Six hundred Stradivarius violin models are listed worldwide, and each auction of the most famous instrument in the industry is an event. Thursday, June 9, a copy thus left during a sale in New York for 15.34 million dollars (14.5 million euros approximately), close to the record (15.9 million) for such an instrument. The violin belonged to the Munetsugu collection in Japan, and the Tarisio house gave no indication of the buyer.

The copy, made in 1714 by the master Antonio Stradivari (1644-1737), had belonged for nearly forty years to the Russian-American virtuoso Toscha Seidel (1899-1962), who had played it in the soundtrack of The Magician of ‘Oz (1939), a Hollywood classic.

“Seidel was also Albert Einstein’s teacher. This violin therefore found itself side-by-side with the great mathematician scientist as they played quartets in Albert’s house in Princeton, New Jersey, “added, on Friday, to Agence France- Press (AFP), Jason Price, founder and director of Tarisio, in the premises of the company specializing in the sale of rare instruments.

Toscha Seidel, who had emigrated to the United States in the 1930s, and Albert Einstein, who had fled the Nazi regime, had taken part in a concert in New York in 1933 to support German Jewish scientists leaving their country.

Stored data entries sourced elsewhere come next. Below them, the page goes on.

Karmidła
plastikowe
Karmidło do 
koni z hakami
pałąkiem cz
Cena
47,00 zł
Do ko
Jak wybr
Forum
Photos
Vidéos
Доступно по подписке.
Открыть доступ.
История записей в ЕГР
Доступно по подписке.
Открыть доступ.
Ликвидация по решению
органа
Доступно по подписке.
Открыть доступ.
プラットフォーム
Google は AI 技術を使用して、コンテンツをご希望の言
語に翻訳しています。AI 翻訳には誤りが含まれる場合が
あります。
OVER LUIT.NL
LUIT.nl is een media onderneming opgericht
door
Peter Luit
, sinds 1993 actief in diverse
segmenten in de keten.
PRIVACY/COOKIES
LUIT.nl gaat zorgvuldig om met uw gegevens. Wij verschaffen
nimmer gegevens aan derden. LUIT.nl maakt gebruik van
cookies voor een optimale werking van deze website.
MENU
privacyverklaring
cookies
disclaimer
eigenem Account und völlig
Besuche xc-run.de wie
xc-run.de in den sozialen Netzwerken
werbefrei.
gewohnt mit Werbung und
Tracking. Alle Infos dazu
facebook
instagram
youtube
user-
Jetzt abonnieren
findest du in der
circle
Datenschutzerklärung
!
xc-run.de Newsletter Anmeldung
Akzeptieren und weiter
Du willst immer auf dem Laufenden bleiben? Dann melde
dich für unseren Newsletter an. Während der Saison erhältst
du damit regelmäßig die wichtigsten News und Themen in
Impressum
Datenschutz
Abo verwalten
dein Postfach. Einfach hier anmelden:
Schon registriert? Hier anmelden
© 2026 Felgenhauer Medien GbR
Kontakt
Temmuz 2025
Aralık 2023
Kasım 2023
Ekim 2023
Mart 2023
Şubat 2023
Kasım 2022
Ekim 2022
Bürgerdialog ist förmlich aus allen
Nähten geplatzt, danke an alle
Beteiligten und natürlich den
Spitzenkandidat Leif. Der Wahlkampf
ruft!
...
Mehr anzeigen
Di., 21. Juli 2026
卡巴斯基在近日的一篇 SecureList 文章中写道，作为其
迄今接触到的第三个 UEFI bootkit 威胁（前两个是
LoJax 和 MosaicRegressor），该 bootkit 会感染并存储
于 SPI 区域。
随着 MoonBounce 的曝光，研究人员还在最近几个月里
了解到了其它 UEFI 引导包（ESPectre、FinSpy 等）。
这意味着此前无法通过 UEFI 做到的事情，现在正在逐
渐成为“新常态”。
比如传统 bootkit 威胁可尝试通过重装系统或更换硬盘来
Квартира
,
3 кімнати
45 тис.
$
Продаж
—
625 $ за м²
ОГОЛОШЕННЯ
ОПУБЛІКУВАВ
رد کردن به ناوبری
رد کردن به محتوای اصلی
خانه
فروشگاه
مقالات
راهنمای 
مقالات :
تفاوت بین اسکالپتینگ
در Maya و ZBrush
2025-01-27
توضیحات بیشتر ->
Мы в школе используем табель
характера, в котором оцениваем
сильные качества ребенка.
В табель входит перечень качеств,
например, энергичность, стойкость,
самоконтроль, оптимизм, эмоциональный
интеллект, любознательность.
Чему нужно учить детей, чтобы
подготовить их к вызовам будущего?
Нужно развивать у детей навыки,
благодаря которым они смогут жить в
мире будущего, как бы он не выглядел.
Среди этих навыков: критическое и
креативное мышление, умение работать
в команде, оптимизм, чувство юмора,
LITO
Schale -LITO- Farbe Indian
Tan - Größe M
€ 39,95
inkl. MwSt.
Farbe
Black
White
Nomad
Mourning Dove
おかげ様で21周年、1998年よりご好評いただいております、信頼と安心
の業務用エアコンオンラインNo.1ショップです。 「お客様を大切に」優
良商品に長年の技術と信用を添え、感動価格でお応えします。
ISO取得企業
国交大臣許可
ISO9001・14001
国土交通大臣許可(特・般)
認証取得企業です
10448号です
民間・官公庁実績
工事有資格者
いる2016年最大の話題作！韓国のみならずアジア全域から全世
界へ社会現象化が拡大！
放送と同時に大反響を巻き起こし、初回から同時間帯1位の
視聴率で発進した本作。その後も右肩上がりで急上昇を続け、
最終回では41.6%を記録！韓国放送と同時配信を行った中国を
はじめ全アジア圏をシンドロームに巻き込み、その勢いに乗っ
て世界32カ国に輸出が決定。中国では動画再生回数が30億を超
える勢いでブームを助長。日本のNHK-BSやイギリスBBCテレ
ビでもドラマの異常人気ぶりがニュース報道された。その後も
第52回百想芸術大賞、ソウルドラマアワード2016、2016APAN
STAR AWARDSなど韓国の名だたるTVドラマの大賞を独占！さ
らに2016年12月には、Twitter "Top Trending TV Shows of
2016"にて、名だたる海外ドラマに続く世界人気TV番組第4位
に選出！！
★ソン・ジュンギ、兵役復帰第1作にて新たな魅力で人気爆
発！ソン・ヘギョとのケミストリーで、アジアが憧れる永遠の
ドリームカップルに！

The golden period located between 1710 and 1720

Of the thousand instruments made by the luthier of Cremona, “many are in museums, others in foundations, and they will not be sold. Of those that have survived, there are a few that are known as the examples of the golden period, which is roughly between 1710 and 1720. And these are, for the most part, the most desired and the most appreciated,” says Jason Price.

The auction record dates back to 2011, when a Stradivarius dubbed “Lady Blunt” for having belonged to Lady Anne Blunt, granddaughter of poet Lord Byron, sold for $15.89 million in London.

In 2014, another copy, whose minimum price had been set at 45 million dollars, had not found a buyer at Sotheby’s.